Passage:
Linoleic acid and linoleate diols in neonatal cord blood influence birth weight

BACKGROUND: Low-birth-weight infants exhibit a high risk for postnatal morbidity. Cytochrome P450 (CYP) and epoxide hydrolase (EH) are involved in the metabolism of factors responsible for low-birth-weight in infants. Both CYPs and EHs have high substrate specificity and are involved in polyunsaturated fatty acid (PUFA) metabolism. The CYP pathway produces epoxy fatty acids (EpFAs), which are further degraded by soluble EH (sEH). Additionally, sEH inhibition enhances the action of EpFAs and suppresses inflammatory responses. During pregnancy, excessive activation of maternal inflammatory response is a significant factor associated with low-birth-weight. However, the association of EpFAs, which have potential anti-inflammatory properties, with the low-birth-weight of infants remains uninvestigated. This study aimed to clarify the association between the umbilical cord serum EpFA and low-birth-weight using data obtained from the Hamamatsu Birth Cohort for Mothers and Children (HBC Study) by analyzing the umbilical cord blood samples. METHOD: We selected a subgroup of 200 infants (106 boys and 94 girls), quantified EpFA concentration in their cord blood samples collected at birth, and examined its correlation with birth weight. RESULTS: The comparison between the low-birth-weight and normal-birth-weight groups revealed no significant correlation between PUFA and EpFA concentrations, but a significant correlation was observed in the linoleate diol concentrations of the two groups. Furthermore, birth weight did not significantly correlate with PUFA, EpFA, and diol concentrations in cord blood; however, multiple regression analysis showed a significant negative correlation of birth weight with the concentration of linoleic acid (LA) (r = −0.101, p = 0.016) as well as LA-derived dihydroxyoctadecenoic acid (diHOME) (r = −0.126, p = 0.007), 9,10-diHOME (r = −0.115, p = 0.014), and 12,13-diHOME (r = −0.126, p = 0.007) after adjusting for obstetric factors, including gestational age, infant’s sex, childbirth history, delivery method, and maternal height. CONCLUSIONS: Birth weight was significantly correlated with the concentration of LA and linoleate diol diHOME after adjusting for obstetric confounders. Our results show that CYP and sEH involved in PUFA metabolism may influence the birth weight of infants. Further validation is needed to provide insights regarding maternal intervention strategies required to avoid low-birth-weight in infants in the future.

Stored dataset items:
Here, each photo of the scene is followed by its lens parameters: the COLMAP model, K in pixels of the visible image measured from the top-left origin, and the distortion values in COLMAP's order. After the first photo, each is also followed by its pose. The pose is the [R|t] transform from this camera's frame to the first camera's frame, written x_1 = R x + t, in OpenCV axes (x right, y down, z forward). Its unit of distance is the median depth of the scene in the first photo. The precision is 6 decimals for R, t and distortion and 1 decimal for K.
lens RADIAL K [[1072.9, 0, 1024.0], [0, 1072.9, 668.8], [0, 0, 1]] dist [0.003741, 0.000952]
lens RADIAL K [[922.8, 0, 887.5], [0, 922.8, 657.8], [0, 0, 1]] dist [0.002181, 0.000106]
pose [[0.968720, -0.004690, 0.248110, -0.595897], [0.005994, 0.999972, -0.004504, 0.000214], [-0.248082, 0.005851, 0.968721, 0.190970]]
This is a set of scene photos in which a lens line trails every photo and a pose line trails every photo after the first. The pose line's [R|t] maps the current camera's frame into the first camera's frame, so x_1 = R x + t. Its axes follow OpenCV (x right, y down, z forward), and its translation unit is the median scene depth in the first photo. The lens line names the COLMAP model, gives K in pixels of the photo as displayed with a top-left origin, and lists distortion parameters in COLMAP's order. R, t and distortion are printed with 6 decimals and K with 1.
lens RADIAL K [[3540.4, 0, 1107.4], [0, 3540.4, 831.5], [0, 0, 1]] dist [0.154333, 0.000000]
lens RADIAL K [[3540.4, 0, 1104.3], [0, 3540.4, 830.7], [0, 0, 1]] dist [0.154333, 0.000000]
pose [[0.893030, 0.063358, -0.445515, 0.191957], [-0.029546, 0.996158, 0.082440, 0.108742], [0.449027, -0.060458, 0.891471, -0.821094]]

Problem statement:
Answer these questions about the cord blood abstract.
(a) How many infants were in the selected subgroup, and how many of them were girls?
(b) Which enzyme further degrades the epoxy fatty acids produced by the CYP pathway?
(c) What r value is reported for the correlation of birth weight with 9,10-diHOME?

Completed task:
(a) 200 infants, 94 of them girls.
(b) Soluble epoxide hydrolase (sEH).
(c) r = −0.115.